What to do. Give the stretch of the records from the line containing "### HTTP request headers" through the line containing "- **Accept**: application/json, text/csv, text/plain" as a JSON list of strings, one string per line, with blank lines left out.
#####
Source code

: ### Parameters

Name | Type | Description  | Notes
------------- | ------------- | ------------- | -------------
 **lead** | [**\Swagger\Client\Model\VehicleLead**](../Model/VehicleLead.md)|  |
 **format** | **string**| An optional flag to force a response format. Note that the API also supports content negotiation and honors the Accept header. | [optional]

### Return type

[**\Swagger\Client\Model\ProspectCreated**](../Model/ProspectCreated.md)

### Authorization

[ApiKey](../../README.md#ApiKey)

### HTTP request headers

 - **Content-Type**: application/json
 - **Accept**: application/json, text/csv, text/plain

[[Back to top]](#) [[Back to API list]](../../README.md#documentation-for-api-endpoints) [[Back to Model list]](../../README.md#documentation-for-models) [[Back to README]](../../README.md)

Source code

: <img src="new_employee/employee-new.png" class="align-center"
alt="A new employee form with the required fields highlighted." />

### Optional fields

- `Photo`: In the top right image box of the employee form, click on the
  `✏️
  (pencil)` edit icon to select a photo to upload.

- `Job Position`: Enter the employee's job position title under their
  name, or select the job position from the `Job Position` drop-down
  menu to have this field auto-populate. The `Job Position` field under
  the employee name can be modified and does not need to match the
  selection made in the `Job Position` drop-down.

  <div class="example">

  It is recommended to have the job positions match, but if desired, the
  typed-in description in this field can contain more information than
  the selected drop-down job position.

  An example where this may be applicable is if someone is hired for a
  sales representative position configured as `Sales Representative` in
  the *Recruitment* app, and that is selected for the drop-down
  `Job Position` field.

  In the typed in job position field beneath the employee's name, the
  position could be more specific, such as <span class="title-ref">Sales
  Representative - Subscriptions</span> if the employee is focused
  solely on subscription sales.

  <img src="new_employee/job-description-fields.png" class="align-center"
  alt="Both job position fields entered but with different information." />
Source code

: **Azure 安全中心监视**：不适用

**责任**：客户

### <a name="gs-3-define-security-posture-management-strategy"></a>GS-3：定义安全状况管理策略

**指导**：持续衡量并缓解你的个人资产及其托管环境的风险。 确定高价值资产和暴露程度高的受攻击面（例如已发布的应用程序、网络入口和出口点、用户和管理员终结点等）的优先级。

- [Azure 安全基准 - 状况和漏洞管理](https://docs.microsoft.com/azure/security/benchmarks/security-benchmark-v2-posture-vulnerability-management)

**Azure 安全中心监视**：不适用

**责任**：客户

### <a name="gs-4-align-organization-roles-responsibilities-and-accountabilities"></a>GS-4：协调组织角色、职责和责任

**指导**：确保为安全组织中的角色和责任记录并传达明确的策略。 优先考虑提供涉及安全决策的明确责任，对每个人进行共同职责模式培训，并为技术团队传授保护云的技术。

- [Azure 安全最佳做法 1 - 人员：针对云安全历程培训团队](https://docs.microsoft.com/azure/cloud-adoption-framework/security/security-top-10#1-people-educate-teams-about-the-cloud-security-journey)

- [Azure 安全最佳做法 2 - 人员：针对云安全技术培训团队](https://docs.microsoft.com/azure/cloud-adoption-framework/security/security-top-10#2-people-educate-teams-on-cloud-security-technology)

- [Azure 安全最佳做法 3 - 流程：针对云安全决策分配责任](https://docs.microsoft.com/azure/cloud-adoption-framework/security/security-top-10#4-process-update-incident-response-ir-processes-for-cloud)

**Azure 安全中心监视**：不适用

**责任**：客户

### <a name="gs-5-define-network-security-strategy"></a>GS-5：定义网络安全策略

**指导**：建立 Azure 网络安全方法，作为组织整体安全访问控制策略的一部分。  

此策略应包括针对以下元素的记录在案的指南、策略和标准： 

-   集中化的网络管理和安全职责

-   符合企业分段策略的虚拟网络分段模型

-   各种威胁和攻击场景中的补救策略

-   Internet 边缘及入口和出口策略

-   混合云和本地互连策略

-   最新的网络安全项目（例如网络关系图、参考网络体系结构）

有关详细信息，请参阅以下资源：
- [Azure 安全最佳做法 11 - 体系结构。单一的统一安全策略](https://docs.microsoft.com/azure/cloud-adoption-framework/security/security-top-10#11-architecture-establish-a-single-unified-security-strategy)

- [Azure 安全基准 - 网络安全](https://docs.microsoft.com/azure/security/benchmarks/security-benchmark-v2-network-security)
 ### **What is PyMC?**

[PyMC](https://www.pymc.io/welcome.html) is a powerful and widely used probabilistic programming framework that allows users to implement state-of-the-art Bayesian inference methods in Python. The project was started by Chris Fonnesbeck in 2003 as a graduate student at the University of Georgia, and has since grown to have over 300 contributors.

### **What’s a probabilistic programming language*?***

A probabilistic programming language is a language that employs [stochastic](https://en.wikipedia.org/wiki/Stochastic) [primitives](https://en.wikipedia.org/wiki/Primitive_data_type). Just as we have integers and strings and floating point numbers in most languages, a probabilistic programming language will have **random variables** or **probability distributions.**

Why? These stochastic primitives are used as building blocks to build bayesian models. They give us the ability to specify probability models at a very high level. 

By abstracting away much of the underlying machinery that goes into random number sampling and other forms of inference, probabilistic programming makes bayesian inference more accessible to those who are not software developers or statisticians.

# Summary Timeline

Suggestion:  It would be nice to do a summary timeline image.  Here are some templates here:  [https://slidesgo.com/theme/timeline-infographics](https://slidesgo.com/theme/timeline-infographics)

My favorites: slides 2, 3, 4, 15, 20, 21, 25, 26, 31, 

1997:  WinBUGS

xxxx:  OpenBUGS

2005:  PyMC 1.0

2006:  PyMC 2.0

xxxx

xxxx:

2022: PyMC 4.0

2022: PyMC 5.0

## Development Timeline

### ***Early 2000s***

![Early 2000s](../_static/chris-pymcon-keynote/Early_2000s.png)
#####
Exercise result.
[
  "### HTTP request headers",
  " - **Content-Type**: application/json",
  " - **Accept**: application/json, text/csv, text/plain"
]